Lauren’s Bridal Diary: A Few Things Every Bride To Be Needs

posted on 26 July 2012 by The Tie The Knot Team
posted to Bride To Be, Lauren

bride-to-be-needs

My fiancé is very good at pointing out the difference between my wants and needs.  And as a bride to be I will admit that one may often need some clarification. Whilst no one truly needs a five tier cake, a philharmonic orchestra playing during the photo session or a helicopter delivering you to the aisle, I believe every bride needs a wee bit of a pampering and extra attention leading up to the big day.

Leading up to your wedding, things can get increasingly stressful (or so my justification goes).  I am such a sucker for massages and really believe that people who sit at a computer for eight hours day should get one regularly. So book yourself an hour long massage. Or better still, book a massage for two and pamper your maid of honour (who also happens to be getting married soon).

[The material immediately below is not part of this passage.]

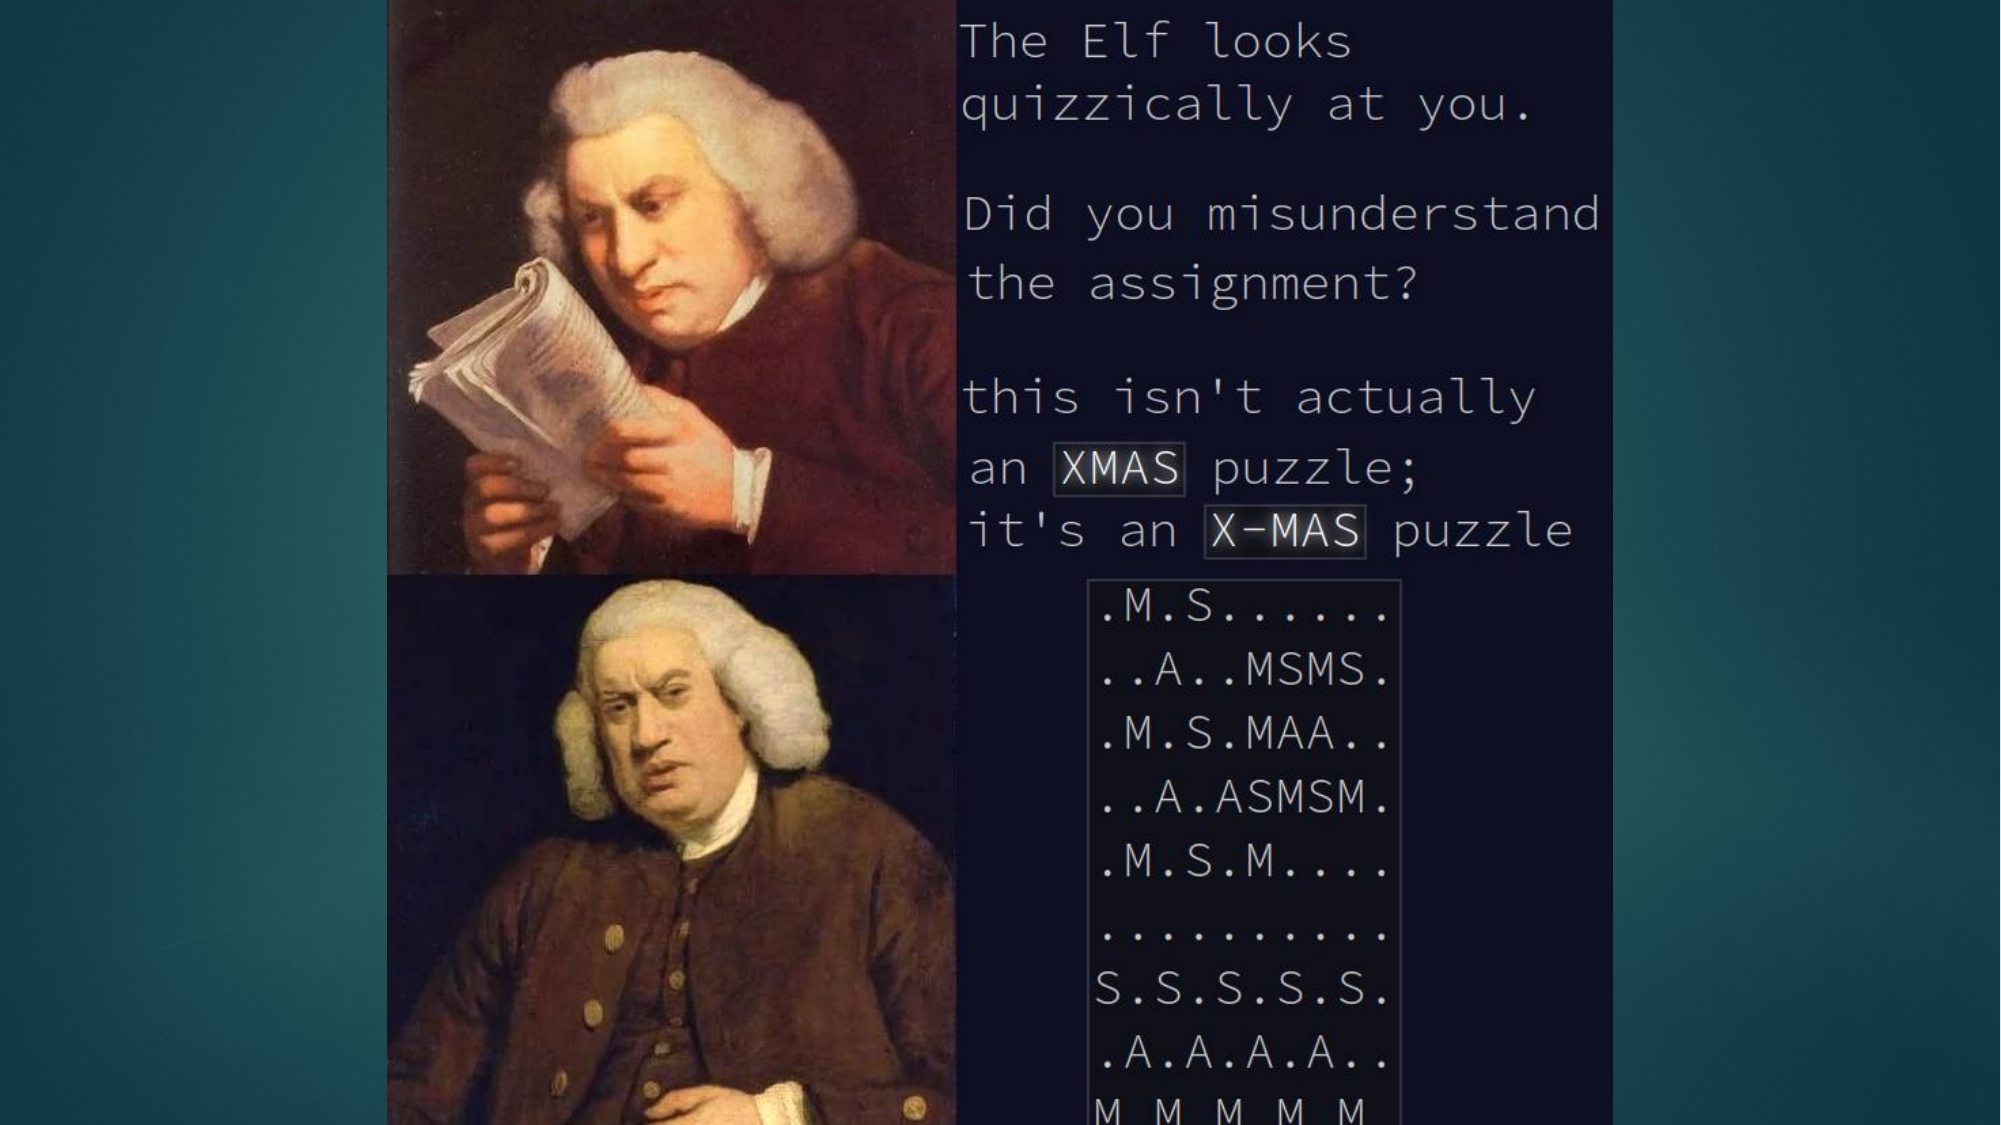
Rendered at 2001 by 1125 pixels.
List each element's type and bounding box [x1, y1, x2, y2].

picture [387, 0, 1613, 1125]
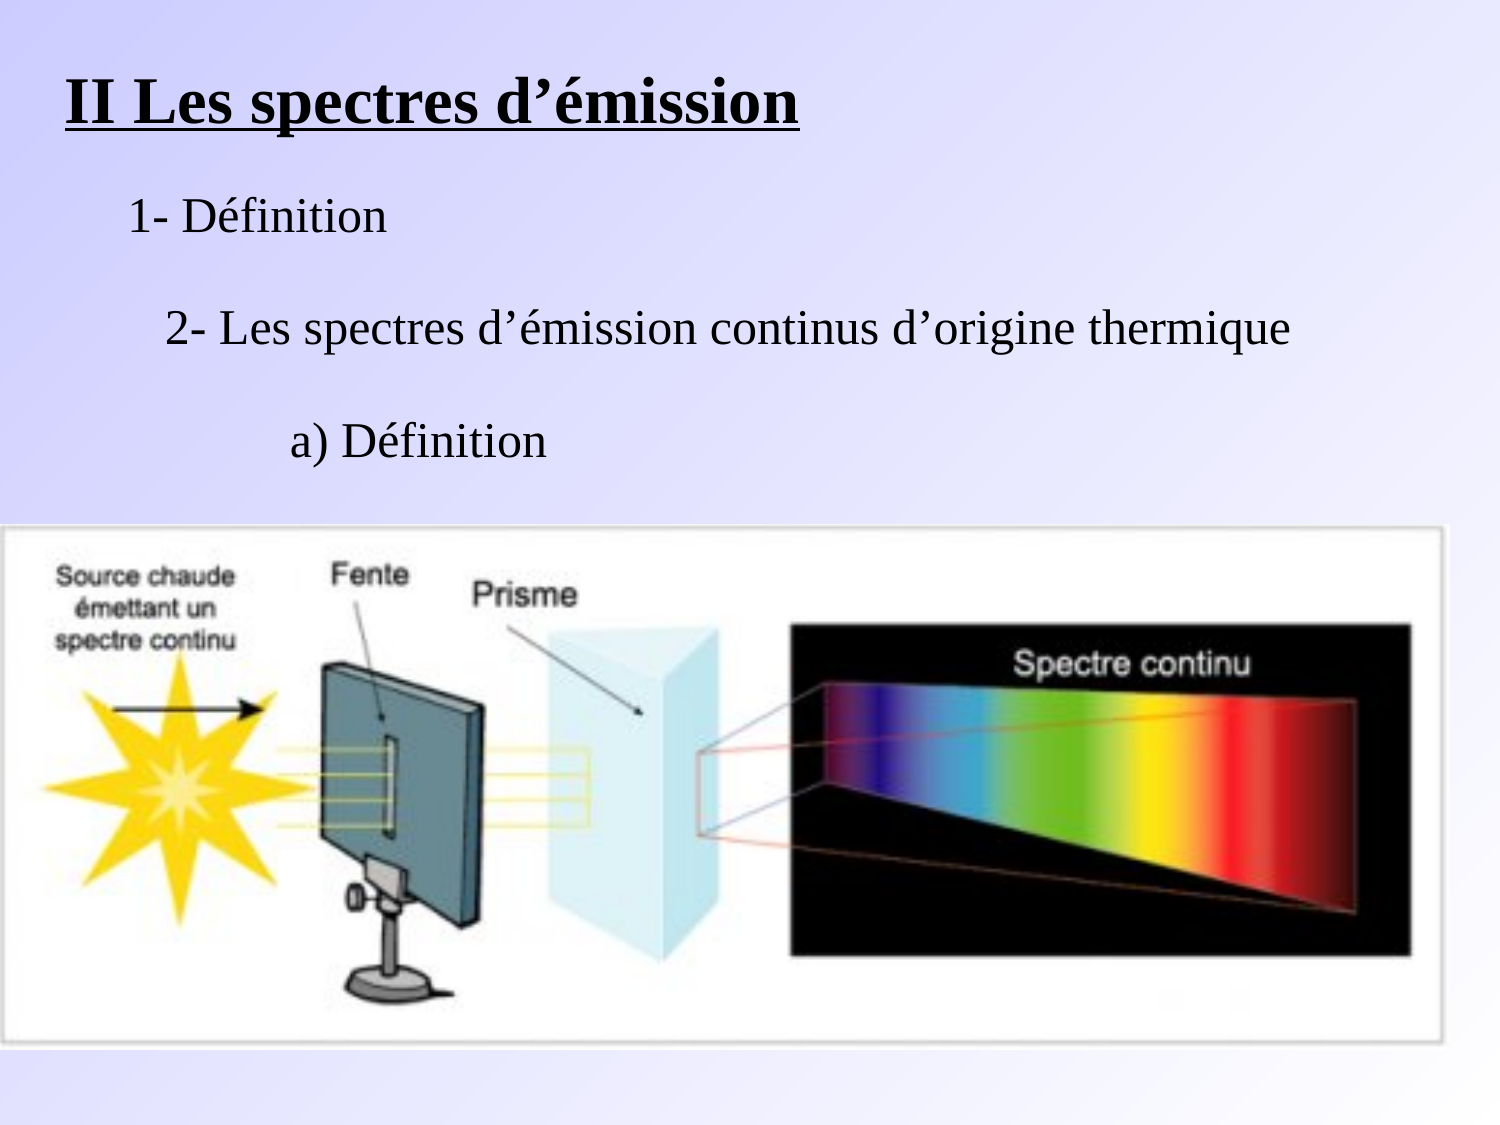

Our back, neck and shoulder massage was heavenly and after nearly dozing off we were offered champers whilst our manicures and pedicures were being done. Bliss

If you’re in intermittent nail biter, stop now and for heaven’s sake, book a manicure and perhaps a gel overlay to curb the biting before the wedding.  I am a culprit, but no one wants to see stumbles for nails in romantic hand photographs. What happens to my feet as they stay hidden in uggs, boots and fluffy winter slippers should never be revealed in the light of a summer’s day.

Pale, dry skin with cracked heels is never attractive least of all on your wedding day. Get that pumice stone out along with the exfoliator and scrub until your feet resemble a baby’s bum.

It’s no sin if you prefer to shave your legs less in the cold or keep more hair on your body during the hibernation months. Surely that’s how cave people survived the chill. But let’s face it, today we have razors, laser and waxing at our disposal. All of which hint at the fact that sadly (for us lazy ones) it’s no longer acceptable to be a hairy female. In public.

There’s a new pain-free laser method in town and it’s great.  Six to eight sessions and I’m told I’ll be hair-free.  The thought sends me singing all the way from the store where I purchased my last razor until the shores of my honeymoon. Whatever your regime, try it out way in advance.  That way you won’t end up with a red upper lip or bumpy bikini line when you’re hoping to look your sexiest.